A few people, of course, will have serious health complications rather than just missed workdays. That is a problem. But the risk of a potentially life-threatening reaction to the smallpox vaccine is between 14 and 52 per million inoculations, according to the Department of Health and Human Services, and the odds of death are one to two per million. By comparison, the chance of dying behind the wheel of a car is about 24 per million drivers per year. In other words, the fatality risk you would assume by taking the smallpox vaccine is about a 10th the risk you assume by driving around, and the reason for being vaccinated seems somewhat more compelling than, say, the need for a Slurpee.
"The real problem is that nonvolunteers can also be infected by the vaccine virus and can be crippled or killed." This is the reservation that thoughtful public health officials voice most often. As The Post reports, "Physicians said their main concern is for patients and family members who might inadvertently be infected by the live-virus vaccine."

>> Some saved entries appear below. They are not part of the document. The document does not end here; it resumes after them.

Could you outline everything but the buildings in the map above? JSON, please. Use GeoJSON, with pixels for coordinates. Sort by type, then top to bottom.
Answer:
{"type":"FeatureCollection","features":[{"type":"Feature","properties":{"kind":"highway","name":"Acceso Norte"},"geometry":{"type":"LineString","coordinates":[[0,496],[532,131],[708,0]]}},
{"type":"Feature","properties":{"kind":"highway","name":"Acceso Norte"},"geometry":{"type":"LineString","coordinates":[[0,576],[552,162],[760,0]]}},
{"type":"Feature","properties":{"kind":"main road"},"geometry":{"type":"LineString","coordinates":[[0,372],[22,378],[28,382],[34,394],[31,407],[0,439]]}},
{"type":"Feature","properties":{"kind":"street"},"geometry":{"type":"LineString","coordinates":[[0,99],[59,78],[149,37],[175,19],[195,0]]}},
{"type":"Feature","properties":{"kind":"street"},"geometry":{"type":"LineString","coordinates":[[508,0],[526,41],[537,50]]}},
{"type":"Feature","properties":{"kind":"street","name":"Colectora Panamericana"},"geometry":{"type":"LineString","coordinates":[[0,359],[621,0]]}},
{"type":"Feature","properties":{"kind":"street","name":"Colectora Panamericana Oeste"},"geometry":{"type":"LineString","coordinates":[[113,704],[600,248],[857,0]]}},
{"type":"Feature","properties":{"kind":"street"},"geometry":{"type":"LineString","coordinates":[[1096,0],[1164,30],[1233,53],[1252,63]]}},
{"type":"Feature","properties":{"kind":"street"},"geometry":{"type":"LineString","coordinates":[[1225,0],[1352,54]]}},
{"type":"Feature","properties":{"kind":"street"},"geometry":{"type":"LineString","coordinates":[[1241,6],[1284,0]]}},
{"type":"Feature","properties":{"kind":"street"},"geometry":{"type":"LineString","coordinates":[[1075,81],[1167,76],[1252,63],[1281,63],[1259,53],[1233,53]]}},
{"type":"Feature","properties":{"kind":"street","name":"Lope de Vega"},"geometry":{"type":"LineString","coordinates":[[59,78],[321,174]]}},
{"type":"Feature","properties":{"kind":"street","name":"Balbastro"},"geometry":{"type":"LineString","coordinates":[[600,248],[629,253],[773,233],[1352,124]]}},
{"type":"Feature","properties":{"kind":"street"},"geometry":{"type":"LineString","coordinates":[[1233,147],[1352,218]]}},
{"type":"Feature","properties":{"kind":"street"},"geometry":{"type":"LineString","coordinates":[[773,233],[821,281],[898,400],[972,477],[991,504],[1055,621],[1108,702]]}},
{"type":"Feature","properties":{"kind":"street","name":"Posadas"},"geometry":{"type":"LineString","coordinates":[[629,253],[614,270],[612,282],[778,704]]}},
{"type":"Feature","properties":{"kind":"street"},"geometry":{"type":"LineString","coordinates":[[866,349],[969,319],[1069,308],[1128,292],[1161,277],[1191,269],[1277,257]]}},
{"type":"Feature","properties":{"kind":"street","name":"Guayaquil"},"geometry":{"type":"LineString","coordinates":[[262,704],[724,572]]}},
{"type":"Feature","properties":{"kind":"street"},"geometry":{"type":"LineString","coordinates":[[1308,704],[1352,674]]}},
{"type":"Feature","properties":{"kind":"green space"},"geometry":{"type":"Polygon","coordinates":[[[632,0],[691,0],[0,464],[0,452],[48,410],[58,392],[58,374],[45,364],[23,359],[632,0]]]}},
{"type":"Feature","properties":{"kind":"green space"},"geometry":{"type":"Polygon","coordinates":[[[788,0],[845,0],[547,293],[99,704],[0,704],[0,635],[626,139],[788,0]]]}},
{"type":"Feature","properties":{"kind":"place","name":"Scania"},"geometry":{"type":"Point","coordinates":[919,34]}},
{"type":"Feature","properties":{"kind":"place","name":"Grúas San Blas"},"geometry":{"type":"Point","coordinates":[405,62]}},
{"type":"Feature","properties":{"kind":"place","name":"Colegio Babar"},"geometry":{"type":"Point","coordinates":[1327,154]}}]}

The site of the smallpox inoculation on the body can shed vaccinia virus, which, if it infects someone who has a compromised immune system -- say, an HIV or cancer patient -- can kill in a horrible way. In an interview, John Neff, a pediatrician and infectious-disease specialist at the University of Washington School of Medicine, told me, "If I were to go out and get vaccinated for myself, and I inadvertently infect my spouse or someone I didn't even know had an immune problem, and that person died, I've done a terrible thing." Moreover, even one such case in the national headlines could cause a backlash against not only smallpox vaccination but against vaccines generally.
It is proper to be concerned about this problem. But it is not proper to be paralyzed by it. Working from data that Neff and three of his colleagues recently published in the Journal of the American Medical Association, I figure the odds of dying from "contact vaccinia," as it's called, at two to four per 10 million inoculations. In 2001, by way of comparison, every 10 million licensed drivers caused the deaths of about 300 pedestrians and other nonriders -- people who had not voluntarily assumed the risk of getting into an automobile.
Notice, please, that driving a car is on the order of 100 times more likely to kill a bystander than is getting a smallpox inoculation. Yet we do not prohibit driving. Nor do we even discourage it. Nor do we run a national compensation program for pedestrians injured by automobiles. Rather, we recognize that a sensible society puts up with certain small risks in the pursuit of larger goals.
So the people who are foot-dragging on smallpox vaccination are really people who are asking this: "Should Americans be expected to assume a mild inconvenience or a minuscule risk in order to help secure their nation against a fearsome attack?" A country, or a government, that fails to answer that question very clearly in the affirmative is either neurotic about risk or unserious about terrorism. Or both.